Why do we do literacy workshops?

By Michele Krank | Categories: Reading

Recently, I joined in on a What are the essentials of Independent Work in Being a Reader? webinar and talked with educators across the country about Independent Work areas in the primary classroom. One of the resonating themes in this conversation was giving students real purpose, choice, and ownership of their work during this valuable independent time. As many a educator will do, I began questioning my own practice as the conversation came to a close.

Was I really providing my students with meaningful activities, or were they just engaging in busy work? Did my students know why they were doing what they were doing? Did I give them enough guidance for authentic reading and writing practice? Were they actually working while I pulled small groups, or were they just “faking me out”?

These questions swirled through my head all last night, and I awoke with a newfound purpose for today’s weekly Independent Work Check-in lesson. I began with a very simple question: Why do we do literacy workshops?

I held my breath and hoped for the best. A few students timidly raised their hands. I called on one student, and his response blew me away. To paraphrase, “we do workshops to get better at reading and writing and it makes our brains smarter.” The conversation continued, and I let out an audible sigh of relief. So I have taught them something this year. Each child who added to the conversation shared their own version of the first student’s statement. They most definitely know that workshops have an important purpose in their school day.

We continued our check-in with a class discussion about the ways each of the independent work areas prepares them to get better at reading and writing. I modeled using a sight word dictionary to select “just right” sight words to practice. We talked about some off-task behaviors that had arisen at the word work area recently. One of my students excitedly raised her hand and parroted back a familiar phrase of mine: “It’s word work, not word play, Ms. Krank. We should be working while we are there.” I had to smile; they’d been listening all along!In thirteen years of teaching, I have never failed to have the beginning-of-year freak out, the middle-of-year freak out, or the end-of-year freak-out. However, today showed me that we need to shift our focus. Celebrate what we have accomplished with these tiny human beings, because they have learned…and they have learned so much!

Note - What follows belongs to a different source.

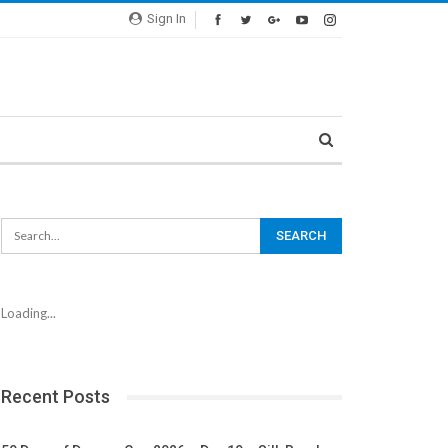
Sign In
Loading...
Recent Posts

Our students are sponges for our words and actions. They rise to meet our expectations every single day, and they are eager to learn and practice new things. We just have to find the time and space to give them the gift of independent practice. I am thankful to the Being a Reader program for building in this time for students. I wasn’t sure what difference I would see with my students during this first year of implementation Today showed me that Being a Reader has made all the difference in the world. These students own their learning, and they are proud of it!